Leur homophobie les aura conduit à mettre la clé sous la porte. Le magazine australien bi-mensuel White, spécialisé dans le mariage, a fait faillite après avoir été lâché par ses annonceurs, rapporte l’AFP. En cause ? Le refus des propriétaires de publier dans les pages du magazine des photos de couples homosexuels et ce près d’un an après que le pays a ouvert le mariage à tous les couples.
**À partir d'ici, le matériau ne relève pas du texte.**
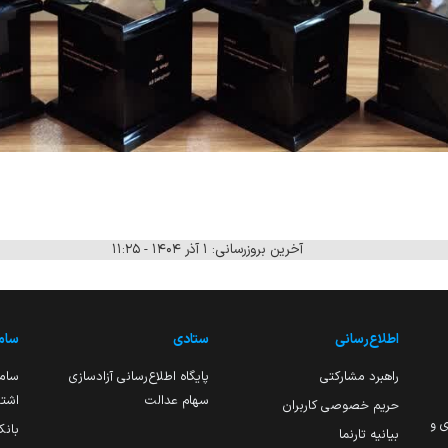
آخرین بروزرسانی: ۱ آذر ۱۴۰۴ - ۱۱:۲۵
اطلاع‌رسانی
ستادی
ساما
راهبرد مشارکتی
پایگاه اطلاع‌رسانی آزادسازی
ساما
سهام عدالت
اشتغ
حریم خصوصی کاربران
ی و
بانک
بیانیه تارنما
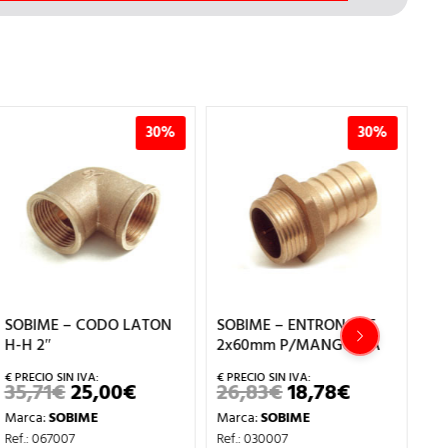
30%
30%
SOBIME – CODO LATON
SOBIME – ENTRONQUE
SO
H-H 2″
2x60mm P/MANGUERA
1x
35,71
€
25,00
€
26,83
€
18,78
€
6
EL
EL
EL
EL
PRECIO
PRECIO
PRECIO
PRECIO
Marca:
SOBIME
Marca:
SOBIME
Ma
ORIGINAL
ACTUAL
ORIGINAL
ACTUAL
ERA:
ES:
ERA:
ES:
Ref.: 067007
Ref.: 030007
Ref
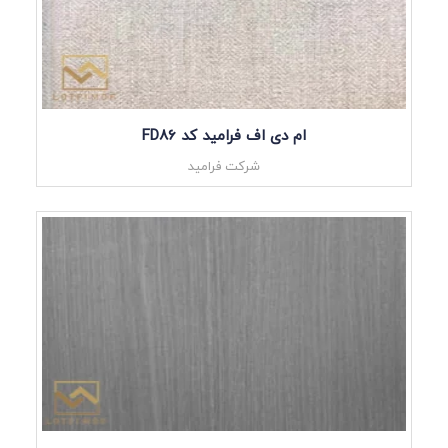
ام دی اف فرامید کد FD86
شرکت فرامید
Luke et Carla Burrell, fondateur et fondatrice de White Magazine, ont justifié leur boycott des couples homosexuels par un refus de « créer une guerre sociale, politique ou juridique ». Dans un billet publié sur la partie blog de leur site samedi 17 novembre, le couple dit avoir été contraint de « choisir [son] camp » : « Au lieu de nous laisser l’espace nécessaire pour travailler sur nos pensées et nos sentiments, ou d’être prêts à engager des conversations courageuses pour vraiment entendre les histoires de chacun, certains nous ont juste demandé aveuglément que nous choisissions un camp. (…) Une campagne ciblant le magazine, notre équipe et nos annonceurs a été lancée. (…) Le résultat a été qu’un certain nombre d’annonceurs se sont retirés par peur d’être jugés ou en signe de protestation. », peut-on lire. Le tandem n’a pu que reconnaître le fait que leur magazine « n’est plus économiquement viable. »

Dans notre enquête publiée fin avril à l’occasion des cinq ans du mariage pour toutes et tous en France, le constat était sans appel : la presse spécialisée dans le mariage s’est dispensée de la moindre mention de cette date anniversaire dans les éditions printanières des publications, et encore moins de couverture.